Bien sûr, le roman comme tout roman polyphonique n'échappe pas à cette triste règle qui fait qu'on préfère toujours certains personnages à d'autres et de mon côté, j'ai eu mes favoris (Joaquim, Guido, Doucine...) mais cela ne m'a pas empêchée de me passionner aussi pour les aventures de leurs comparses, bien au contraire. Il faut dire aussi que la narration s'y prête en progressant par ellipses, en taisant volontairement certaines choses pour nous les faire comprendre plus tard. Elle pose ainsi aussi la question du passage du temps, thématique à laquelle je suis toujours sensible. Guido en fait d'ailleurs l'amère expérience et j'ai aimé voir évoluer ce personnage, de l'idéalisme de la jeunesse, époque des "pour toujours" à la sagesse qui blesse un peu quand on se retourne sur son passé. C'était beau!
Voilà donc un parti pris narratif qui ménage le suspense, qui fait naître des frustrations et des interrogations, qui aiguise la curiosité… Je crois d'ailleurs que je n'aurais pas été opposée à quelques chapitres supplémentaires car j'ai eu l'impression parfois que
Nadeije Laneyrie-Dagen ne nous disait pas tout, à dessein. Qui l'eut cru au terme de tant de pages?
Roman d'une époque, fresque romanesque ambitieuse passionnante et maîtrisée, roman chorale riche et complexe, mélange de verve et d'érudition, "

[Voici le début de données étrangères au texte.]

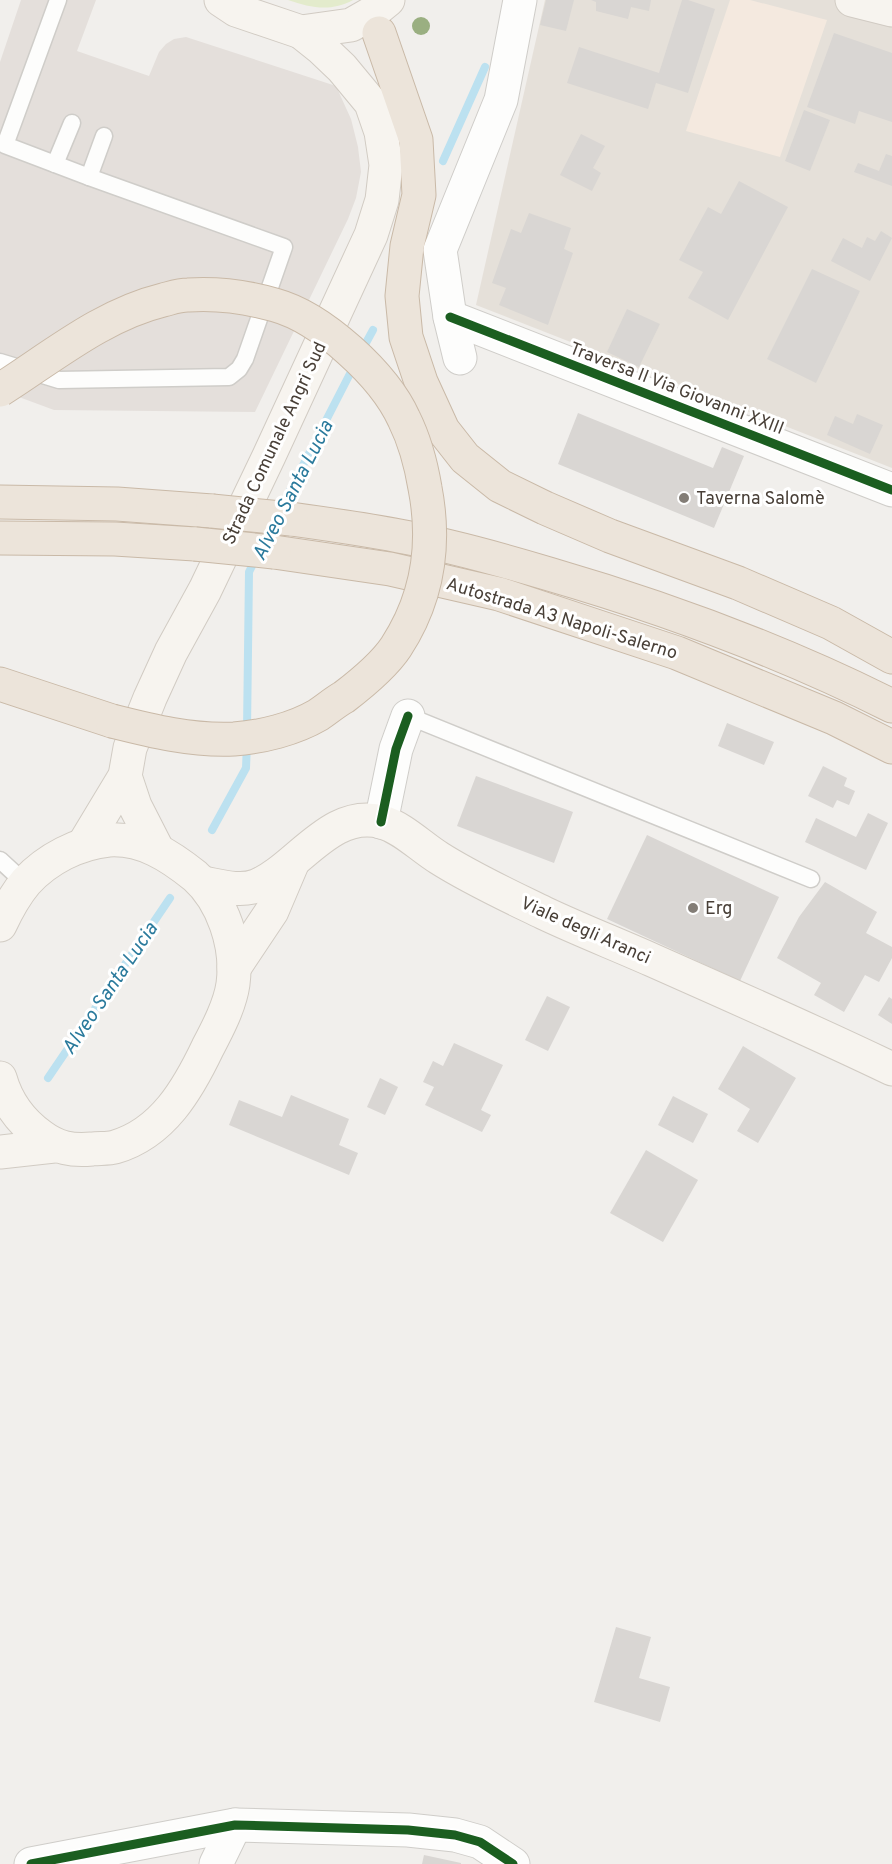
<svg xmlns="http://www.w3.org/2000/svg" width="892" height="1864" font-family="Overpass,sans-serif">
<rect width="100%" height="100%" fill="#f1efec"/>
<polygon fill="#e5e0d9" points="545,0 892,0 892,468 476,305"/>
<polygon fill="#f4e9df" points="730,0 750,0 827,20 780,157 686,131"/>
<polygon fill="#e4dfdb" points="21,0 96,0 77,51 149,76 159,52 166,44 174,39 186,37 336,86 351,119 358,147 361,172 356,198 348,219 255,412 54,410 0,390 0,62"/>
<path fill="#e3ebcc" d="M288 0H353C331 12 311 8 288 0Z"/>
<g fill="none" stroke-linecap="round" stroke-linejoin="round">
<g stroke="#bce1f0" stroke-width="8">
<polyline points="443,161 485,67"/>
<polyline points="361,352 373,330"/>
<polyline points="280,510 355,364"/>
<polyline points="247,730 249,572 257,556"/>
<polyline points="212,830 246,768 247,743"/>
<polyline points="48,1078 170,898"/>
</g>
</g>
<g fill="#d9d6d3">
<polygon points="546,0 574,0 566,31 540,25"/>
<polygon points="591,0 651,0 649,11 631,7 628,19 596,11 596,2"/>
<polygon points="682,0 688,0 715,9 688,93 656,83 648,109 567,83 579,47 659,73"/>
<polygon points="834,33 892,53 892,122 859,111 855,124 807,107"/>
<polygon points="804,110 830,120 810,171 785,161"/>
<polygon points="581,134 605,146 593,168 601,173 592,191 560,175"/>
<polygon points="886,154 892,156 892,186 854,172 858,163 879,171"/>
<polygon points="739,181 788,207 728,320 688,298 703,272 679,260 708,207 721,214"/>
<polygon points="529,213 571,228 564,249 573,253 548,325 499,305 506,288 492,283 511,229 521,233"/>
<polygon points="881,231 892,238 870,281 831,261 843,238 862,248 867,237 875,241"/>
<polygon points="812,269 860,291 816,383 767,359"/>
<polygon points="627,309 660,324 639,367 607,352"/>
<polygon points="578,413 713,468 722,447 744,456 714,528 558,464"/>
<polygon points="857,414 883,425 870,454 827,435 835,416 853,424"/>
<polygon points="727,723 774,742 764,765 718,746"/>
<polygon points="823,766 847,778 844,786 855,791 849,805 837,800 833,808 808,796"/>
<polygon points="476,776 573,812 554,863 457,826"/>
<polygon points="868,813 888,823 866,870 805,842 816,818 856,837"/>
<polygon points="647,835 779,897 740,981 607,919"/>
<polygon points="825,882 877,912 866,933 892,947 892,958 879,982 865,975 844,1012 814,995 821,983 777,958 799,917"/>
<polygon points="547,996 570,1007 548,1051 525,1040"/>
<polygon points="889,997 892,999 892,1024 878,1015"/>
<polygon points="454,1043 503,1065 481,1110 491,1115 482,1132 425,1105 434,1087 423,1082 433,1061 443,1066"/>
<polygon points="743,1046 796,1078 758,1143 737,1131 750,1109 718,1089"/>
<polygon points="380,1078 398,1087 385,1115 367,1107"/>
<polygon points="291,1095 349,1119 339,1145 358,1153 349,1175 229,1125 239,1100 282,1117"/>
<polygon points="673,1096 708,1114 693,1143 658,1125"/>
<polygon points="646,1150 698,1180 663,1242 610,1213"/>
<polygon points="616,1627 651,1637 639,1678 670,1687 660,1722 594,1702"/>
<polygon points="424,1855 461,1863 461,1864 422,1864"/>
</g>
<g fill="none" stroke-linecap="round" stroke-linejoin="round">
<defs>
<g id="lane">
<polyline points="55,164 72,123"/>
<polyline points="89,177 104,136"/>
<polyline points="0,362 59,380 229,377 239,369 245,359 284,247 89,177 5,145 58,0"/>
<polyline points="408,716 811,879"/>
<polyline points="0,860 25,883"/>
</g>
<g id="street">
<polyline points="450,317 892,490"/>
<polyline points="460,358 450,317 440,250 501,100 520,0"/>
<polyline points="381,822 396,749 408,716"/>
<polyline points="31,1864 235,1825 408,1830 455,1835 480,1842 513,1864"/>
<polyline points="216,1864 235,1825"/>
</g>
<g id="secondary">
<polyline points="221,0 236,10 301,32 351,25 372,13 388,0"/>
<polyline points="852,0 892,10"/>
<polyline points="125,776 135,806 157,849"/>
<polyline points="84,844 125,776 130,748 150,698 171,652 205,590 269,456 371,235 382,200 386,165 381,132 371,103 342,68 321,48 301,32"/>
<path d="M203 883C220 886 240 892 256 886 298 869 330 808 382 822 403 828 421 847 439 858 472 879 509 896 544 913 580 930 616 944 652 960 733 996 813 1031 892 1069"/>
<path d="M0 925C7 910 15 895 26 882 47 859 78 843 109 840 143 838 170 856 195 876 223 901 238 946 233 984 230 1005 218 1028 208 1047 188 1089 163 1133 115 1147 108 1149 99 1148 92 1149 72 1151 57 1148 41 1136 20 1121 7 1103 0 1078"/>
<polyline points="234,968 272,911 292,864"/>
<polyline points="0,1152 54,1146"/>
</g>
<g id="highway">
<polyline points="379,33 416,140 419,195 407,246 402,296 406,337 421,382 443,430 465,458 500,486 545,508 610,536 738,583 831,623 892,657"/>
<polyline points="0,502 117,504 212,511"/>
<path d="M291 519C327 524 363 529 399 536 449 545 499 559 549 574 666 608 782 651 892 706"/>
<polyline points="0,538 115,539 195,544"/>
<polyline points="274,552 390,569 499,594 677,653 834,718 892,747"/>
<polyline points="0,684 112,721"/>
</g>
</defs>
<use href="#lane" stroke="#cfcdc9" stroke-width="19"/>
<use href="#street" stroke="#cfcdc9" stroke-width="35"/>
<use href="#secondary" stroke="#d1cbc3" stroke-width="35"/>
<use href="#highway" stroke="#c9b9a7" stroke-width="35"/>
<use href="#lane" stroke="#fdfdfc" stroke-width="16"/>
<use href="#street" stroke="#fdfdfc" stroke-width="33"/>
<use href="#secondary" stroke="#f7f4ef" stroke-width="33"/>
<use href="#highway" stroke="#ece4da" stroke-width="33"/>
<defs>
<g id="highway-bridge">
<path d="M0 390C52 357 102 315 163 300 171 298 179 295 188 295 217 293 247 297 275 305 322 318 384 375 404 419 415 441 421 464 425 488 436 545 428 598 396 647 384 665 361 684 344 697 335 702 327 709 318 715 294 729 262 737 234 739 192 741 152 731 112 721"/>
<polyline points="212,511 291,519"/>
<polyline points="195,544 274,552"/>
</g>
</defs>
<use href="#highway-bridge" stroke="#c9b9a7" stroke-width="35" stroke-linecap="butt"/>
<use href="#highway-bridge" stroke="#ece4da" stroke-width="33"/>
<defs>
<g id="cycleway">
<polyline points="450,317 892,490"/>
<polyline points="381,822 396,749 408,716"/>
<polyline points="31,1864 235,1825 408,1830 455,1835 480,1842 513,1864"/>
</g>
</defs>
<use href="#cycleway" stroke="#fff" stroke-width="13"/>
<use href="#cycleway" stroke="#1b5e20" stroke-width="9"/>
</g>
<circle fill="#9aaf81" cx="421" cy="26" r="9"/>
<g fill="#837d76" stroke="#fff" stroke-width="2">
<circle cx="684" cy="498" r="6"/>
<circle cx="693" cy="908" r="6"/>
</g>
<g text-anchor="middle" stroke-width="6" stroke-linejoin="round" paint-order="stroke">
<g font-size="18" fill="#483f37" stroke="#fff">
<text transform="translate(677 388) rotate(21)" y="6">Traversa II Via Giovanni XXIII</text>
<text transform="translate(274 443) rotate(-65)" y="6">Strada Comunale Angri Sud</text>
<text transform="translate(562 618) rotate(17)" y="6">Autostrada A3 Napoli-Salerno</text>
<text transform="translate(586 930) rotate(24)" y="6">Viale degli Aranci</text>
</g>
<g font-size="18" fill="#483f37" stroke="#fff" text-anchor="start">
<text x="696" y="504">Taverna Salomè</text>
<text x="705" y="914">Erg</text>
</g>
<g font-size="20" font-style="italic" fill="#2a7a9c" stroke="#fff">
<text transform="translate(292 490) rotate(-63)" y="7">Alveo Santa Lucia</text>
<text transform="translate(109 988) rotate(-56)" y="7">Alveo Santa Lucia</text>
</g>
</g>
</svg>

L'étoile brisée" est un magnifique roman, une épopée fleuve à lire... que je relirai sûrement, ne serait-ce que pour renouer avec ses personnages auxquels je me suis définitivement attachée... (mais pas tous, faut pas déconner non plus: Luther n'avait pas l'air d'être très chaleureux... et je ne vous parle pas de ceux qui l'étaient trop!).